Enhanced sum-frequency generation from etchless lithium niobate empowered by dual quasi-bound states in the continuum

TL;DR

This paper demonstrates a highly efficient sum-frequency generation method using dual quasi-bound states in the continuum in a lithium niobate nanostructure, significantly enhancing nonlinear frequency conversion at the nanoscale.

Contribution

It introduces a novel approach utilizing dual quasi-BICs in a resonant grating waveguide to achieve high-efficiency SFG in lithium niobate, surpassing previous film-based methods.

Findings

Achieved a SFG conversion efficiency of 3.66×10^{-2}

Generated a narrow linewidth SFG signal less than 0.2 nm

Maintained fixed-wavelength SFG via angle-dependent quasi-BICs

Abstract

The miniaturization of nonlinear light sources is central to the integrated photonic platform, driving a quest for high-efficiency frequency generation and mixing at the nanoscale.
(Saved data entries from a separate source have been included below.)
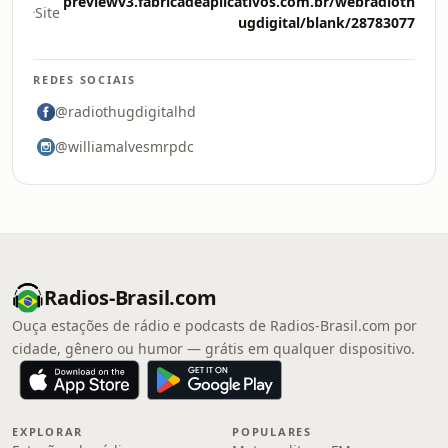
previewv3.fabricadeaplicativos.com.br/webradioth
Site
ugdigital/blank/28783077
REDES SOCIAIS
@radiothugdigitalhd
@williamalvesmrpdc
Radios-Brasil.com
Ouça estações de rádio e podcasts de Radios-Brasil.com por
cidade, gênero ou humor — grátis em qualquer dispositivo.
EXPLORAR
POPULARES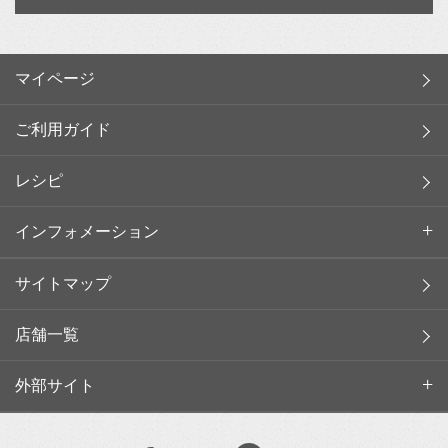
マイページ
ご利用ガイド
レシピ
インフォメーション
サイトマップ
店舗一覧
外部サイト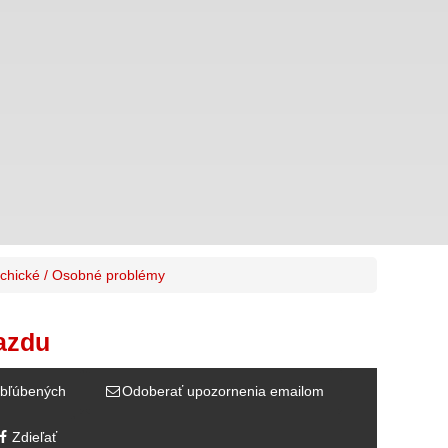
chické / Osobné problémy
azdu
bľúbených
Odoberať upozornenia emailom
Zdieľať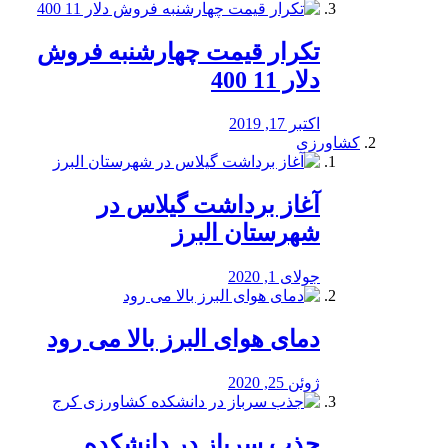
تکرار قیمت چهارشنبه فروش
دلار 11 400
اکتبر 17, 2019
کشاورزی
آغاز برداشت گیلاس در
شهرستان البرز
جولای 1, 2020
دمای هوای البرز بالا می رود
ژوئن 25, 2020
جذب سرباز در دانشکده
In this quest, the high-quality ($Q$) resonant dielectric nanostructures hold great promise, as they enhance nonlinear effects through the resonantly local electromagnetic fields overlapping the chosen nonlinear materials. Here, we propose a method for the enhanced sum-frequency generation (SFG) from etcheless lithium niobate (LiNbO$_{3}$) by utilizing the dual quasi-bound states in the continuum (quasi-BICs) in a one-dimensional resonant grating waveguide structure. Two high-$Q$ guided mode resonances corresponding to the dual quasi-BICs are respectively excited by two near-infrared input beams, generating a strong visible SFG signal with a remarkably high conversion efficiency of $3.66\times10^{-2}$ (five orders of magnitude higher than that of LiNbO$_{3}$ films of the same thickness) and a small full-width at half-maximum less than 0.2 nm. The SFG efficiency can be tuned via adjusting the grating geometry parameter or choosing the input beam polarization combination. Furthermore, the generated SFG signal can be maintained at a fixed wavelength without the appreciable loss of efficiency by selectively exciting the angle-dependent quasi-BICs, even if the wavelengths of input beams are tuned within a broad spectral range. Our results provide a simple but robust paradigm of high-efficiency frequency conversion on an easy-fabricated platform, which may find applications in nonlinear light sources and quantum photonics.